# The SBHonline Community Daily > Digerati Discussions! >  >  virtual Private Networking. A tutorial

## JEK

https://www.bestvpn.com/blog/38176/v...ers-need-know/

----------


## andynap

Excellent article.

----------


## LuckyKid

Can anyone offer a suggestion for a paid VPN provider for iOS iPhone/iPad they've used and or like?

Using open wifi isn't safe anymore and I'd like a safer option with good coverage for travel in N. America and Caribbean.  (That island would be a plus too.)

----------


## MIke R

I use VPN Express App for iPad  to get Pandora down there......seems to work well

----------


## andynap

> Can anyone offer a suggestion for a paid VPN provider for iOS iPhone/iPad they've used and or like?
> 
> Using open wifi isn't safe anymore and I'd like a safer option with good coverage for travel in N. America and Caribbean.  (That island would be a plus too.)



Yes- VPN Express

----------


## KevinS

I also use VPN Express from Express Network Solutions.  For security purposes, it seems to work well.  For watching/listening to media content outside of the US, most work OK.  You get a free block of data, and then purchase additional blocks as needed.

----------


## LuckyKid

Thanks Mike, Andy and Kevin. It's a bit of a crowded market segment. Lots of providers, free and paid.

Kevin, is this the iOS version of the app you referred to?
https://itunes.apple.com/us/app/vpn-...375584677?mt=8

I ask since there is also these guys named ExpressVPN (unlimited bandwidth)
https://www.expressvpn.com/

For my use - speed and avail. of VPN servers in-region would be slightly more important - cost isn't (within reason.) I have access to our company VPN but it's a long haul and wouldn't be my first choice.

▶ [Task 1] Write out the part of the VPN thread that opens with the words containing "I also use VPN" and closes with "free and paid.", keeping it word for word.

▶ [Dataset records]
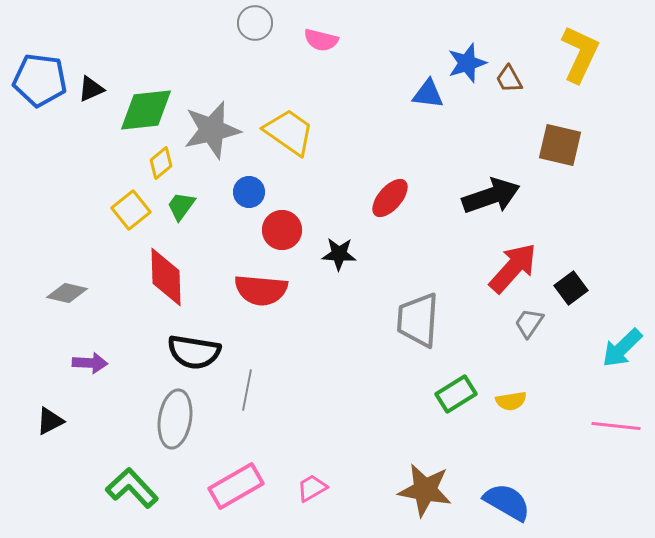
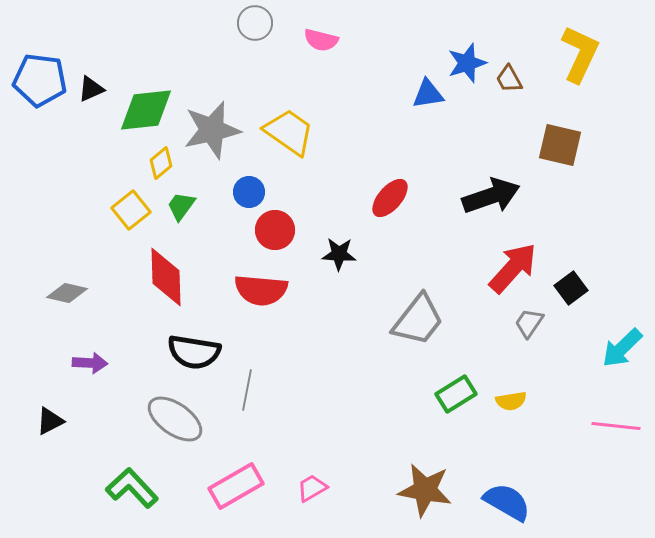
blue triangle at (428, 94): rotated 16 degrees counterclockwise
red circle at (282, 230): moved 7 px left
gray trapezoid at (418, 320): rotated 146 degrees counterclockwise
gray ellipse at (175, 419): rotated 64 degrees counterclockwise
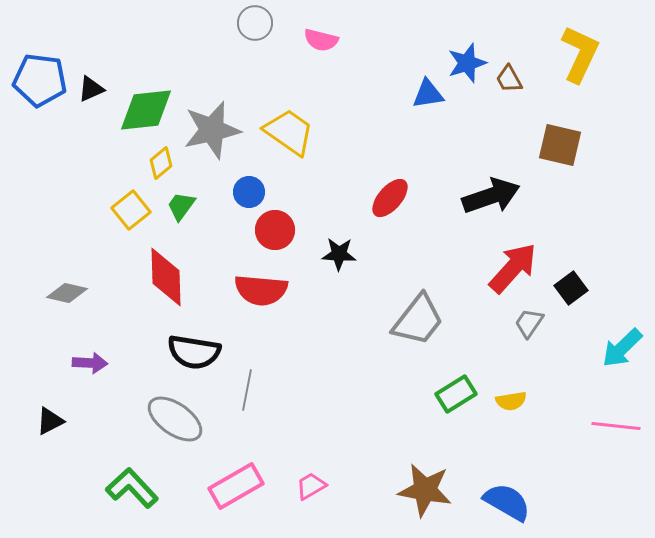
pink trapezoid at (312, 488): moved 1 px left, 2 px up
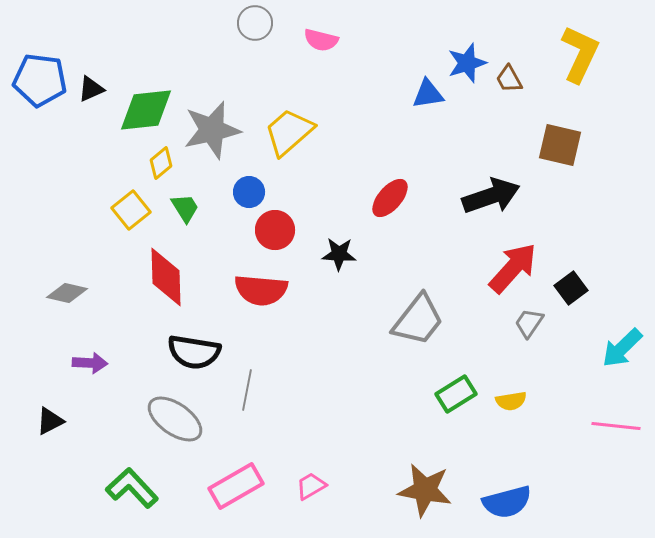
yellow trapezoid at (289, 132): rotated 76 degrees counterclockwise
green trapezoid at (181, 206): moved 4 px right, 2 px down; rotated 112 degrees clockwise
blue semicircle at (507, 502): rotated 135 degrees clockwise
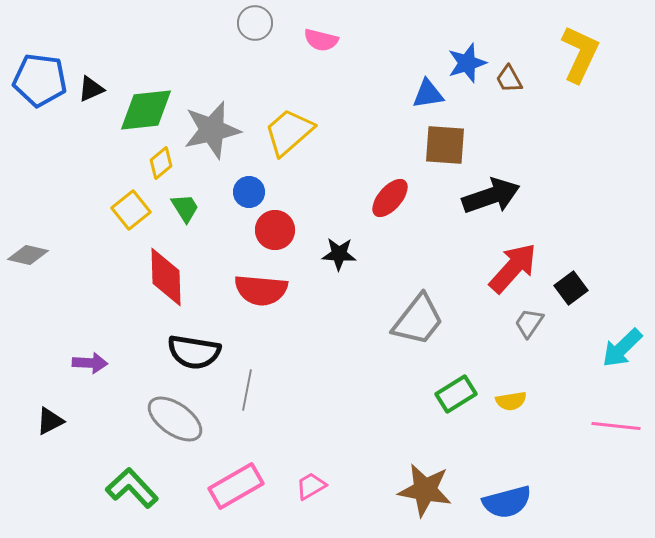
brown square at (560, 145): moved 115 px left; rotated 9 degrees counterclockwise
gray diamond at (67, 293): moved 39 px left, 38 px up
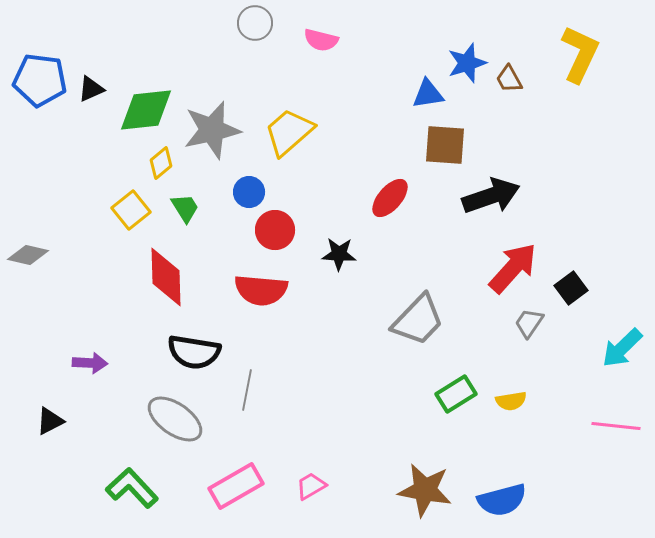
gray trapezoid at (418, 320): rotated 6 degrees clockwise
blue semicircle at (507, 502): moved 5 px left, 2 px up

▶ [Task 2] Please return every line of the shape listing above word for word, leaving out the picture lines.

▶ [Correct result 1]
I also use VPN Express from Express Network Solutions.  For security purposes, it seems to work well.  For watching/listening to media content outside of the US, most work OK.  You get a free block of data, and then purchase additional blocks as needed.

----------


## LuckyKid

Thanks Mike, Andy and Kevin. It's a bit of a crowded market segment. Lots of providers, free and paid.

▶ [Correct result 2]
blue triangle at (428, 94): rotated 16 degrees counterclockwise
red circle at (282, 230): moved 7 px left
gray trapezoid at (418, 320): rotated 146 degrees counterclockwise
gray ellipse at (175, 419): rotated 64 degrees counterclockwise
pink trapezoid at (312, 488): moved 1 px left, 2 px up
yellow trapezoid at (289, 132): rotated 76 degrees counterclockwise
green trapezoid at (181, 206): moved 4 px right, 2 px down; rotated 112 degrees clockwise
blue semicircle at (507, 502): rotated 135 degrees clockwise
brown square at (560, 145): moved 115 px left; rotated 9 degrees counterclockwise
gray diamond at (67, 293): moved 39 px left, 38 px up
gray trapezoid at (418, 320): rotated 6 degrees clockwise
blue semicircle at (507, 502): moved 5 px left, 2 px up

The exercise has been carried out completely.